Bunlar Dünya’da, bildiğimiz biyolojik bedenle yaşarlarken; aynı anda, biyolojik bedenden tam bağımsızmışcasına da yaşama özelliğini elde etmişlerdir. Bunlar bahsi geçen sorgulama olayını “fetih” kendilerinde açığa çıktığı sırada bir şekilde geçmişlerdir ki, artık onlar için ikinci bir defa kabir âlemi sorgulaması söz konusu olmaz.
Nitekim, Hz.

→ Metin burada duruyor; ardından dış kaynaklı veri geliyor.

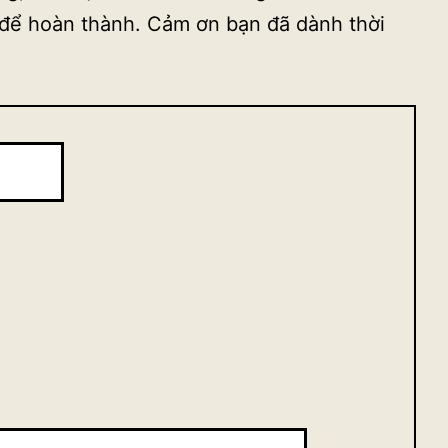
 để hoàn thành. Cảm ơn bạn đã dành thời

Rasûlullâh aleyhisselâm’ın boyut değiştirmesi sırasında “Allâh sana ikinci bir ölümü tattırmaz” denerek bu gerçeğe işaret edilmiştir. Yani, sen yaşarken “fetih” yoluyla bu aşamayı geçtiğin için, normalde herkesin yaşadığı ölümü tatma olayı sırasında yaşanacakları yaşamazsın; anlamındadır. “FETH” Sûresi’nin başında da bu olaya işaret edilmiştir zaten. Ne var ki, olayın bu derinliği açılmamış olanlar konuyu Mekke’nin fethiyle ilgili olarak değerlendirmişlerdir. Bu gerçeği bilmeyenler, ikinci ölüm olayını gelecekte ilerde bir zamanda oluşacak başka bir ölüm olayına bağlamışlardır.